Ibu merupakan bagian dari masyarakat, yang merupakan tanggung jawab para pemimpin untuk merawat. Sebagaimana disebutkan dalam Hadits Rasulullah:
“Setiap individu di antara kalian adalah seorang pemimpin, dan setiap pemimpin akan dimintai pertanggungjawaban atas tindakan yang dilakukan oleh yang dipimpinnya” (Hadits Riwayat Bukhari Muslim).
Dengan dorongan ketakwaan kapada Allah Swt, para pemimpin dalam Islam akan memberikan jaminan atas kebutuhan pokok. Begitu pula pendidikan dan kesehatan bagi setiap rakyatnya orang perorang tanpa melihat si kaya dan si miskin.

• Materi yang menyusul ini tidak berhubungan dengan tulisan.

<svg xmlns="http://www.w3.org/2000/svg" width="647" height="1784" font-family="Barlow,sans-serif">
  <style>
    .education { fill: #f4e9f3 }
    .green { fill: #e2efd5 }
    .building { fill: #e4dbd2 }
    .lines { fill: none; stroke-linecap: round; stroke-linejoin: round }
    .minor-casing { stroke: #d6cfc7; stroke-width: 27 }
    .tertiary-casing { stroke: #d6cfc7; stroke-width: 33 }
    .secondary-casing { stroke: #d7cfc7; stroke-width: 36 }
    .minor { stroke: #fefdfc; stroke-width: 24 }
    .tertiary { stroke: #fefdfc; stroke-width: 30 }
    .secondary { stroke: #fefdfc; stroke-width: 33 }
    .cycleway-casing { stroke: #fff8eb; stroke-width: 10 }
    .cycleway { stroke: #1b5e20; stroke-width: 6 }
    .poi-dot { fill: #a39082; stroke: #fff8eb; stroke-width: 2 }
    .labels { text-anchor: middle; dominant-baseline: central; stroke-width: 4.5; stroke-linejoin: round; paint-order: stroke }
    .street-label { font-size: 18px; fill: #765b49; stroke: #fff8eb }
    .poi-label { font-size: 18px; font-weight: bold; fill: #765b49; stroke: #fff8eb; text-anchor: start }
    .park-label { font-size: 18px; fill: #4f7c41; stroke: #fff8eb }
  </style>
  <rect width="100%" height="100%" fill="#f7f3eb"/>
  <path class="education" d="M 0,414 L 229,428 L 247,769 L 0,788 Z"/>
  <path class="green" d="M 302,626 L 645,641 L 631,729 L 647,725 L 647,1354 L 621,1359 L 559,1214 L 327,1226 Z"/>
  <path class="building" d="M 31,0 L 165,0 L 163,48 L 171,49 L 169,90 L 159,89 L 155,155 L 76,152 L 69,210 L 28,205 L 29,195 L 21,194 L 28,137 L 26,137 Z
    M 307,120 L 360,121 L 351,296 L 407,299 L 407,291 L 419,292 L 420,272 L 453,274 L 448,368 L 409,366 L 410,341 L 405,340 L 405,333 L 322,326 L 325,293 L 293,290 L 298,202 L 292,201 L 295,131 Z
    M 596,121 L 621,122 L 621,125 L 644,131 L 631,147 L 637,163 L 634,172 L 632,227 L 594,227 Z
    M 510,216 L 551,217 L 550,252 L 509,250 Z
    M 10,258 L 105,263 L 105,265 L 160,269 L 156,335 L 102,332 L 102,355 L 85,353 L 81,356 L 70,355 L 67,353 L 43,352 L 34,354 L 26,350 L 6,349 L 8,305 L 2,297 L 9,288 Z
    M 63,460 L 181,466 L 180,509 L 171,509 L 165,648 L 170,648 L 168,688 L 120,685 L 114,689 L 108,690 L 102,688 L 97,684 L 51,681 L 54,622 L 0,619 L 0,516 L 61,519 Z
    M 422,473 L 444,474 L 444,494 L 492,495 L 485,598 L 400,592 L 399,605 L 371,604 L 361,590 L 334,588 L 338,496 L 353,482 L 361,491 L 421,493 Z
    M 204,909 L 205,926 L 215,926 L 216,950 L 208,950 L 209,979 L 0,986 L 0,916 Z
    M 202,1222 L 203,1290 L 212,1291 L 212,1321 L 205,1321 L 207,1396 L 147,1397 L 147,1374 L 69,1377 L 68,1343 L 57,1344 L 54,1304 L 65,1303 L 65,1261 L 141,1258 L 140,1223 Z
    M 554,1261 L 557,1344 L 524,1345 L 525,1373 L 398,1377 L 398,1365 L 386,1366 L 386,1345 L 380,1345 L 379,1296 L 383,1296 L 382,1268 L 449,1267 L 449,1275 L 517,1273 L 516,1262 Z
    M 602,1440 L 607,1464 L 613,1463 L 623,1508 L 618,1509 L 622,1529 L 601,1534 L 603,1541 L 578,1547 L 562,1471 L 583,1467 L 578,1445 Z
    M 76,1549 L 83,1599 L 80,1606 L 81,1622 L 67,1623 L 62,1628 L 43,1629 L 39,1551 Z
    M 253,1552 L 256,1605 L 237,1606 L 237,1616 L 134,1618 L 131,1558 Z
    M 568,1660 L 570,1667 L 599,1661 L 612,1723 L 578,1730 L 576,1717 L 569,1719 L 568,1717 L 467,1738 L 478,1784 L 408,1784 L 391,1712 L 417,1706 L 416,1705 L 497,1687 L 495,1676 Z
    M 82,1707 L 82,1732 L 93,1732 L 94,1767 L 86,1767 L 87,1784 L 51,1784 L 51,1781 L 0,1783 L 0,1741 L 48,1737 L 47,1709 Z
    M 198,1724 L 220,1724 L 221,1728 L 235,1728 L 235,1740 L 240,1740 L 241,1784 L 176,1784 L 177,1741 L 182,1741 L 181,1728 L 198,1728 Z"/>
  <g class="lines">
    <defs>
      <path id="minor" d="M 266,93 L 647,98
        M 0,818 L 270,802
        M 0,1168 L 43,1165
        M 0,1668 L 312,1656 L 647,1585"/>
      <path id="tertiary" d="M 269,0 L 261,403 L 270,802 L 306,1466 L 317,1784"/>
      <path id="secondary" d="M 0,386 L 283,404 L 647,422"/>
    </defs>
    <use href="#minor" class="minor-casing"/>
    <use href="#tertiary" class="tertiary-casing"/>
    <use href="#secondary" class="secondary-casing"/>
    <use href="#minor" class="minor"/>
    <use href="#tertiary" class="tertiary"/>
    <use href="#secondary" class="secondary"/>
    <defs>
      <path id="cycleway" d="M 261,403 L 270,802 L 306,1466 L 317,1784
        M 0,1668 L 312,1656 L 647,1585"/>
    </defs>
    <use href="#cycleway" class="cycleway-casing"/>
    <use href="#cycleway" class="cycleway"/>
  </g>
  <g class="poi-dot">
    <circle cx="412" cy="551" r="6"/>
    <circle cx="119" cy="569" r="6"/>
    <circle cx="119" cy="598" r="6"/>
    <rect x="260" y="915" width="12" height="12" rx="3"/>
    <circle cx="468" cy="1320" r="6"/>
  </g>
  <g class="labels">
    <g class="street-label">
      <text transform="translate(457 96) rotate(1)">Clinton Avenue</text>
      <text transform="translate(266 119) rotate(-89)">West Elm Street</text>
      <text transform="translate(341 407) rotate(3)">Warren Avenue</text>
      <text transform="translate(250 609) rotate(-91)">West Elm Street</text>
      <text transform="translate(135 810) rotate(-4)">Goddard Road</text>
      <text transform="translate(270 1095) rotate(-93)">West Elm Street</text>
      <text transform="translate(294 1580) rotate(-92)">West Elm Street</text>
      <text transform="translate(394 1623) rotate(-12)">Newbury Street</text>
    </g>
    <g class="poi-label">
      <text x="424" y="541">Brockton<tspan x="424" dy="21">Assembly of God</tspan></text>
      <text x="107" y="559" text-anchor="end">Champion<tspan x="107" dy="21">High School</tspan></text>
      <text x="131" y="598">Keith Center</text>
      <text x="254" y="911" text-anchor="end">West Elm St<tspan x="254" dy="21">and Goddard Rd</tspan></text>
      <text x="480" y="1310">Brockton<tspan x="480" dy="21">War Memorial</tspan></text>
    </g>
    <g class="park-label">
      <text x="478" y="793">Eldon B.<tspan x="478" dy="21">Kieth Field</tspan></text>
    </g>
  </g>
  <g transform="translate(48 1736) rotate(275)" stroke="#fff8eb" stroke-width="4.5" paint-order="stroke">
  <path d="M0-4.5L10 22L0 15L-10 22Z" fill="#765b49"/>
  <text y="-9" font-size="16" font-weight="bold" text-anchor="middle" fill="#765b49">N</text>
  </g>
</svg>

Untuk menciptakan seorang Ibu yang bertakwa, negara Islam menerapkan sistem pendidikan berbasis Islam dengan kurikulum yang berfokus pada aqidah Islam. Anak didik dalam sistem pendidikan tersebut akan dibentuk menjadi individu yang bertakwa dan diberi bekal ilmu kehidupan agar setelah menyelesaikan pendidikan mereka. Mereka akan menjadi manusia yang memiliki kepribadian yang sesuai dengan ajaran Islam. Sehingga setiap tindakan yang mereka lakukan akan merujuk kepada hukum syariat Islam.
Berikutnya, negara menerapkan sistem ekonomi berbasis Islam di mana sumber daya alam dikelola oleh negara dan hasilnya digunakan untuk kesejahteraan rakyat. Negara juga memberikan kesempatan kerja sebanyak mungkin. Menyediakan pelatihan tenaga kerja dan berbagai fasilitas lainnya untuk memastikan para suami dapat memenuhi kewajiban mencari nafkah.

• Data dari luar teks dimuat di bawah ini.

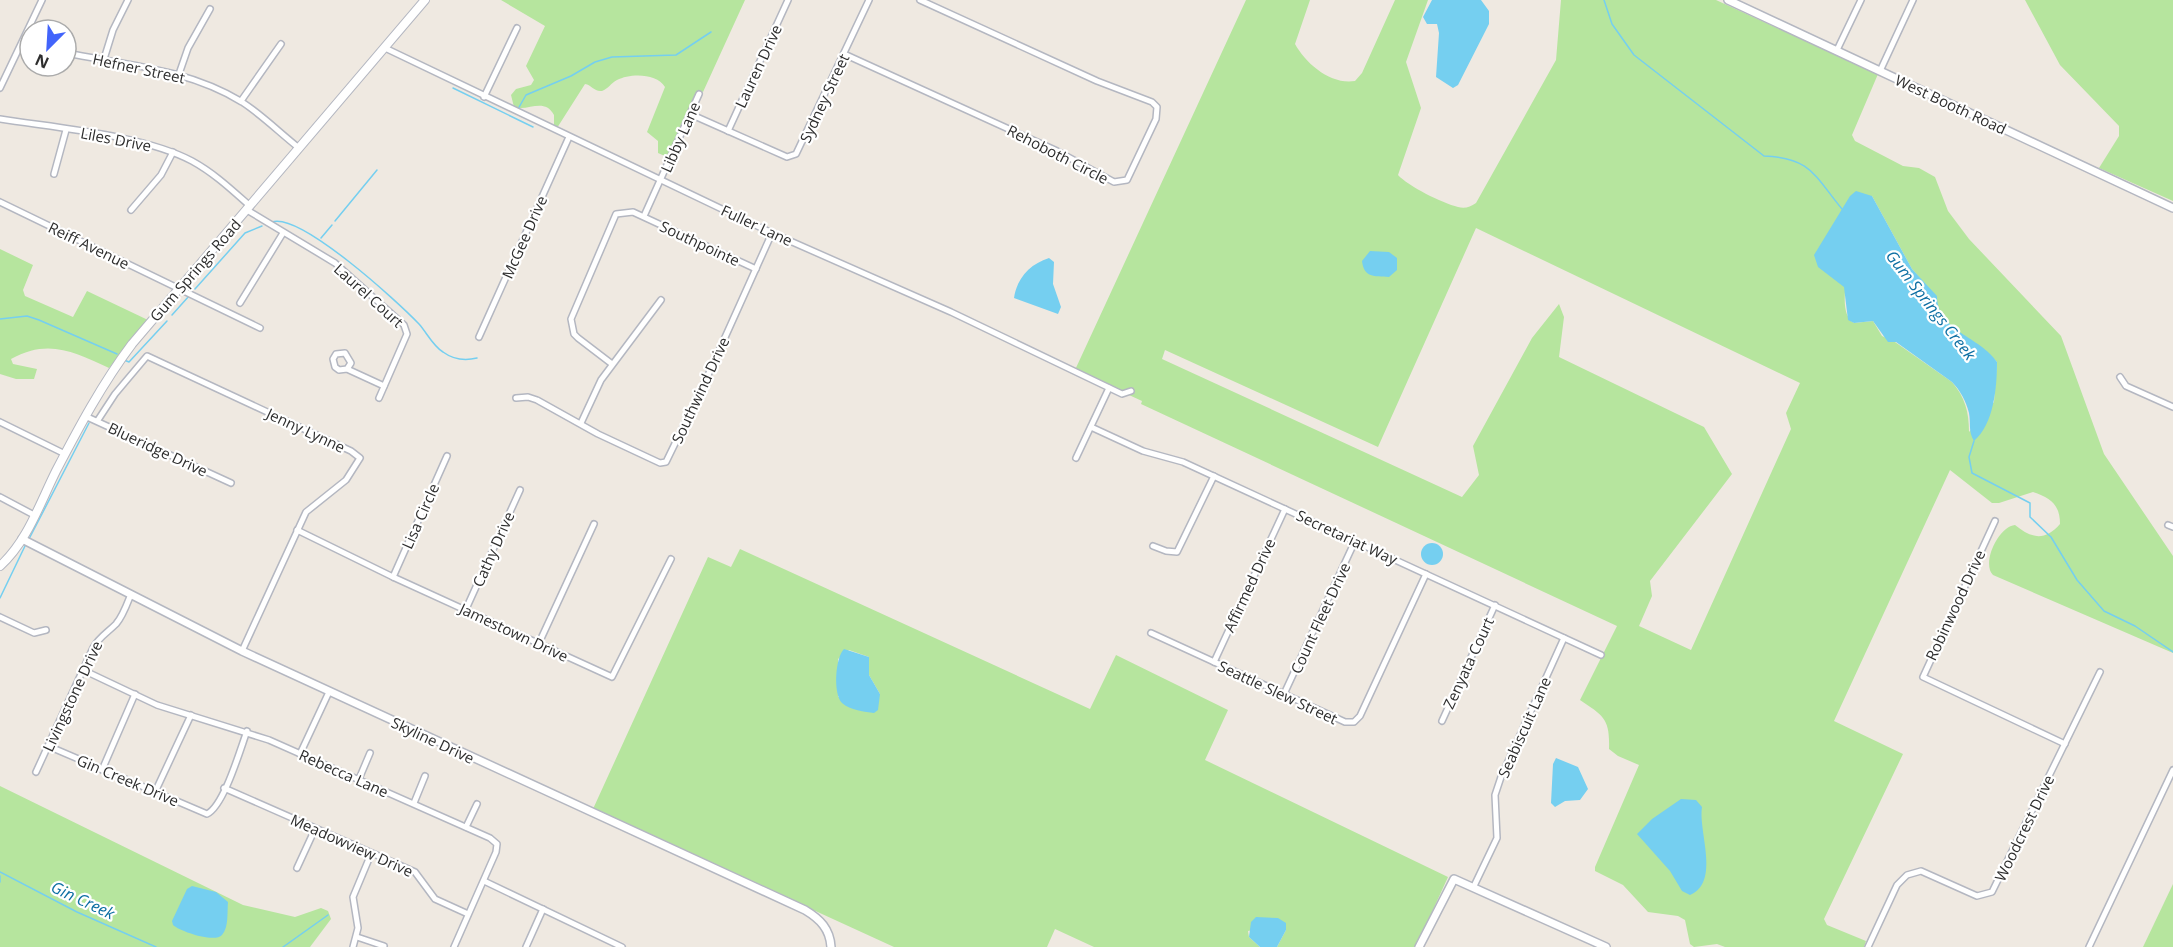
<svg xmlns="http://www.w3.org/2000/svg" width="2173" height="947" font-family="'Open Sans',sans-serif">
<rect width="100%" height="100%" fill="#efe9e1"/>
<!-- green -->
<g fill="#b6e59e" fill-rule="evenodd">
<path d="M501,0H745L703,92L698,90L667,157L658,153V141L647,132L665,87C657,73 630,73 617,80C611,83 608,89 602,91C594,92 592,85 585,84L557,128L554,126V115C544,97 528,112 514,107L511,95L516,89L531,85L534,80L526,66L545,26Z"/>
<path d="M1246,0H1310L1295,44C1306,64 1331,85 1355,81L1362,73L1395,0H1428L1406,62L1421,108L1398,175C1408,186 1442,203 1458,207C1465,209 1470,207 1476,203L1556,60L1561,0H1716L1878,74L1852,135L1855,141L1903,166L1919,168L1935,177L1948,211L1969,239L2061,336L2104,454L2173,556V653L1993,575C1981,563 1999,526 2015,525C2032,539 2045,541 2060,524C2060,504 2050,498 2033,492L1999,503H1992L1950,470L1834,721L1903,754L1824,919L1827,925L1866,941L1864,947H1725L1717,944L1694,947L1690,944L1685,920L1678,916L1648,912L1623,885L1595,871V867L1639,765L1618,756L1609,749C1610,719 1604,716 1580,700L1617,626L1141,404L1142,401L1075,370ZM1872,196L1912,269L1936,296C1937,328 1978,341 1997,362L1994,402L1969,432C1969,412 1965,397 1952,382L1895,342L1882,336L1873,321L1854,323C1828,308 1864,220 1872,196ZM1476,228L1800,383L1786,413L1791,429L1691,650L1639,626L1652,596L1650,581L1732,474L1704,427L1559,357L1564,317L1559,304L1532,338L1473,446L1479,475L1462,497L1162,359L1165,350L1378,447Z"/>
<polygon points="2025,0 2173,0 2173,201 2099,168 2119,136 2119,126 2060,65"/>
<path d="M0,249L33,265L23,290L25,296L73,317L87,291L148,320L109,368C75,352 48,338 11,359L13,364L37,369L34,379H16L0,374Z"/>
<path d="M740,549L1090,709L1116,655L1228,710L1205,760L1448,877L1416,947H1277L1286,930V923L1248,931L1249,937L1260,947H1094L1055,929L1047,947H894L593,809L708,557L731,567ZM849,650L869,657V675L880,694L838,697V659Z"/>
<polygon points="0,786 243,905 295,917 321,908 328,911 331,919 310,947 0,947"/>
<polygon points="2173,884 2173,947 2143,947"/>
</g>
<!-- water -->
<g fill="#75cff0">
<polygon points="1432,0 1481,0 1489,11 1489,24 1458,85 1453,88 1436,77 1439,33 1437,24 1427,24 1423,17"/>
<path d="M1856,191L1872,196L1912,269L1937,296C1937,331 1981,337 1997,362C1997,387 1994,424 1974,441C1968,431 1971,424 1969,413C1966,401 1960,390 1952,382L1896,342H1888L1873,321L1854,323L1848,320L1844,287L1818,267L1814,255L1850,196Z"/>
<path d="M1370,251L1389,252L1397,258V270L1389,277C1374,276 1364,278 1362,261Z"/>
<path d="M1049,258L1054,262L1053,284L1061,307L1058,314L1014,298C1017,278 1030,264 1049,258Z"/>
<circle cx="1432" cy="554" r="11"/>
<path d="M844,649L869,657V675L880,694L878,710L874,713C865,712 850,710 842,703C833,694 835,658 844,649Z"/>
<polygon points="1556,758 1578,767 1588,789 1580,800 1565,801 1555,807 1551,803 1553,764"/>
<path d="M1681,799L1696,800L1702,807C1698,832 1721,882 1690,895L1682,891L1670,871L1637,834L1652,819Z"/>
<path d="M192,886L216,892L228,902C227,912 229,927 222,935C215,943 181,932 173,925L172,921L187,889Z"/>
<polygon points="1256,917 1278,918 1286,923 1286,930 1277,947 1260,947 1249,937 1251,922"/>
</g>
<g fill="none" stroke-linecap="round" stroke-linejoin="round">
<!-- stream -->
<g stroke="#75cff0" stroke-width="1.5">
<path d="M1604,0L1612,24L1634,55L1764,156C1811,158 1814,175 1842,209"/>
<polyline points="453,88 533,127"/>
<polyline points="518,109 526,95 571,76 595,62 612,57 676,55 711,32"/>
<polyline points="335,221 377,170"/>
<path d="M272,222C300,212 398,302 419,324C427,333 433,346 443,352C454,360 465,361 477,358"/>
<polyline points="321,238 332,225"/>
<polyline points="195,289 245,233 262,226"/>
<polyline points="172,315 189,296"/>
<polyline points="0,319 27,316 39,320 117,354"/>
<polyline points="124,360 129,362 167,321"/>
<polyline points="1974,441 1969,457 1972,473 2030,503 2030,517 2051,537 2077,580 2104,611 2135,626 2173,652"/>
<polyline points="29,539 89,423"/>
<polyline points="0,598 25,546"/>
<polyline points="0,872 77,912 156,947"/>
<polyline points="0,876 0,882"/>
<polyline points="283,947 328,915"/>
</g>
<defs>
<g id="minor">
<polyline points="385,48 772,233 951,312 1122,394 1131,391"/>
<polyline points="1837,50 1861,0"/>
<path d="M66,53C127,65 188,69 242,102C262,115 280,133 299,148"/>
<polyline points="844,54 1057,151 1114,182 1127,180 1156,119 1157,107 1152,102 1097,81 920,0"/>
<polyline points="104,59 113,30 128,0"/>
<polyline points="1880,71 1913,0"/>
<polyline points="179,74 188,48 210,9"/>
<polyline points="0,88 42,0"/>
<polyline points="484,97 517,28"/>
<polyline points="241,101 281,44"/>
<polyline points="690,114 787,157 796,154 869,0"/>
<path d="M0,119C57,128 143,135 192,161C214,173 232,190 250,206"/>
<polyline points="728,131 788,0"/>
<polyline points="54,174 66,130"/>
<polyline points="0,202 260,328"/>
<polyline points="131,210 161,175 173,152"/>
<polyline points="247,210 335,263 404,325 407,334 379,398"/>
<polyline points="644,216 699,94"/>
<polyline points="240,303 283,233"/>
<polyline points="479,337 569,137"/>
<polyline points="612,364 578,338 574,334 571,319 616,214 633,212 756,269"/>
<polyline points="347,369 339,370 335,367 333,359 336,354 345,353 351,363 347,369 384,386"/>
<polyline points="2120,377 2126,386 2173,407"/>
<polyline points="516,398 528,397 537,400 598,434 660,463 666,462 704,384 772,233"/>
<polyline points="85,416 231,483"/>
<polyline points="98,420 115,394 147,356 351,451 360,458 346,480 306,512 242,651"/>
<polyline points="0,422 65,454"/>
<polyline points="581,423 601,380 661,300"/>
<polyline points="1091,427 1143,451 1183,462 1601,655"/>
<polyline points="1076,458 1109,388"/>
<polyline points="0,497 34,515"/>
<polyline points="1995,521 1923,677 2065,744"/>
<polyline points="2168,525 2173,527"/>
<polyline points="297,530 393,577 612,677 671,559"/>
<polyline points="1153,546 1166,551 1177,552 1214,476"/>
<polyline points="393,577 447,456"/>
<polyline points="466,609 520,490"/>
<polyline points="0,617 34,633 46,630"/>
<polyline points="1151,633 1345,722 1354,722 1360,716 1426,574"/>
<polyline points="539,643 594,524"/>
<polyline points="1214,662 1285,509"/>
<polyline points="83,670 157,705 269,740 490,838 497,844 496,852 454,947"/>
<polyline points="1284,694 1355,541"/>
<polyline points="1442,721 1495,605"/>
<path d="M48,746L207,814C224,806 240,750 247,731"/>
<polyline points="300,754 329,692"/>
<polyline points="102,770 135,694"/>
<path d="M36,772L93,648C99,637 107,633 116,624C123,616 127,604 131,594"/>
<polyline points="359,779 370,753"/>
<polyline points="224,788 415,872 435,899 468,914"/>
<polyline points="156,790 191,715"/>
<polyline points="414,803 425,776"/>
<polyline points="466,827 477,804"/>
<polyline points="297,868 315,829"/>
<polyline points="484,881 622,947"/>
<polyline points="1474,886 1497,838 1495,795 1501,777 1564,638"/>
<polyline points="357,937 384,946"/>
<polyline points="353,947 358,928 353,897 371,854"/>
<polyline points="526,947 543,909"/>
<polyline points="1868,947 1897,885 1907,875 1921,871 1977,896 1992,892 2100,672"/>
<polyline points="2089,947 2173,770"/>
</g>
<g id="tertiary">
<polyline points="1728,0 2173,208"/>
<path d="M22,539L242,651L805,910C820,919 830,929 831,947"/>
<polyline points="1419,947 1454,879 1606,947"/>
</g>
<path id="secondary" d="M0,566C27,542 40,503 56,471C79,427 102,384 132,344L425,0"/>
</defs>
<!-- minor casing -->
<use href="#minor" stroke="#b4b7c1" stroke-width="8"/>
<!-- tertiary casing -->
<use href="#tertiary" stroke="#b4b7c1" stroke-width="10"/>
<!-- secondary casing -->
<use href="#secondary" stroke="#b4b7c1" stroke-width="10"/>
<!-- minor -->
<use href="#minor" stroke="#fff" stroke-width="5"/>
<!-- tertiary -->
<use href="#tertiary" stroke="#fff" stroke-width="7"/>
<!-- secondary -->
<use href="#secondary" stroke="#fff" stroke-width="8"/>
</g>
<g text-anchor="middle" dominant-baseline="central" stroke-width="4.5" stroke-linejoin="round" paint-order="stroke">
<!-- street labels -->
<g font-size="15" fill="#2e2e2e" stroke="#fff">
<text transform="translate(758 66) rotate(-65)">Lauren Drive</text>
<text transform="translate(139 68) rotate(12)">Hefner Street</text>
<text transform="translate(824 98) rotate(-65)">Sydney Street</text>
<text transform="translate(1951 104) rotate(25)">West Booth Road</text>
<text transform="translate(680 137) rotate(-66)">Libby Lane</text>
<text transform="translate(116 139) rotate(11)">Liles Drive</text>
<text transform="translate(1058 154) rotate(27)">Rehoboth Circle</text>
<text transform="translate(757 225) rotate(25)">Fuller Lane</text>
<text transform="translate(524 237) rotate(-66)">McGee Drive</text>
<text transform="translate(700 243) rotate(25)">Southpointe</text>
<text transform="translate(89 245) rotate(26)">Reiff Avenue</text>
<text transform="translate(195 270) rotate(-49)">Gum Springs Road</text>
<text transform="translate(369 295) rotate(42)">Laurel Court</text>
<text transform="translate(700 390) rotate(-65)">Southwind Drive</text>
<text transform="translate(306 430) rotate(25)">Jenny Lynne</text>
<text transform="translate(158 449) rotate(25)">Blueridge Drive</text>
<text transform="translate(420 516) rotate(-66)">Lisa Circle</text>
<text transform="translate(1347 537) rotate(25)">Secretariat Way</text>
<text transform="translate(493 549) rotate(-66)">Cathy Drive</text>
<text transform="translate(1249 585) rotate(-65)">Affirmed Drive</text>
<text transform="translate(1955 605) rotate(-65)">Robinwood Drive</text>
<text transform="translate(1320 618) rotate(-65)">Count Fleet Drive</text>
<text transform="translate(514 632) rotate(25)">Jamestown Drive</text>
<text transform="translate(1468 663) rotate(-65)">Zenyata Court</text>
<text transform="translate(1278 692) rotate(25)">Seattle Slew Street</text>
<text transform="translate(72 696) rotate(-65)">Livingstone Drive</text>
<text transform="translate(1524 727) rotate(-66)">Seabiscuit Lane</text>
<text transform="translate(433 740) rotate(25)">Skyline Drive</text>
<text transform="translate(344 773) rotate(24)">Rebecca Lane</text>
<text transform="translate(128 780) rotate(23)">Gin Creek Drive</text>
<text transform="translate(2024 828) rotate(-64)">Woodcrest Drive</text>
<text transform="translate(352 845) rotate(24)">Meadowview Drive</text>
</g>
<!-- water labels -->
<g font-size="16" font-style="italic" fill="#0d6fa3" stroke="#fff">
<text transform="translate(1931 305) rotate(52)">Gum Springs Creek</text>
<text transform="translate(83 900) rotate(25)">Gin Creek</text>
</g>
</g>
<!-- north arrow -->
<g transform="translate(48 48) rotate(204)"><circle r="28" fill="#ffffff" stroke="#ababab" stroke-width="1.5"/>
<path d="M0-4.5L10 22L0 15L-10 22Z" fill="#4264fb"/>
<text y="-9" font-size="16" font-weight="bold" text-anchor="middle" fill="#2e2e2e">N</text>
</g>
</svg>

Dengan demikian, ibu akan memusatkan perhatiannya pada peranannya dalam mendidik anak-anaknya dan mengurus rumah tangganya.
Sistem Islam juga akan membentuk masyarakat yang peduli terhadap sesama. Saling mengingatkan menjadi bi’ah dalam komunitas Islam. Hanya dengan menerapkan Islam secara menyeluruh dalam struktur pemerintahan khilafah. Keberkahan akan tersebar ke seluruh alam semesta. Seperti yang disebutkan dalam firman Allah Swt;
“Apabila penduduk suatu negeri beriman dan bertakwa, Kami akan memberikan kelimpahan berkah dari langit dan bumi kepada mereka. Namun, jika mereka menolak dan mengingkari ayat-ayat Kami, maka Kami akan memberikan mereka hukuman sesuai dengan perbuatan yang mereka lakukan” (QS. Al-A’raf: 96).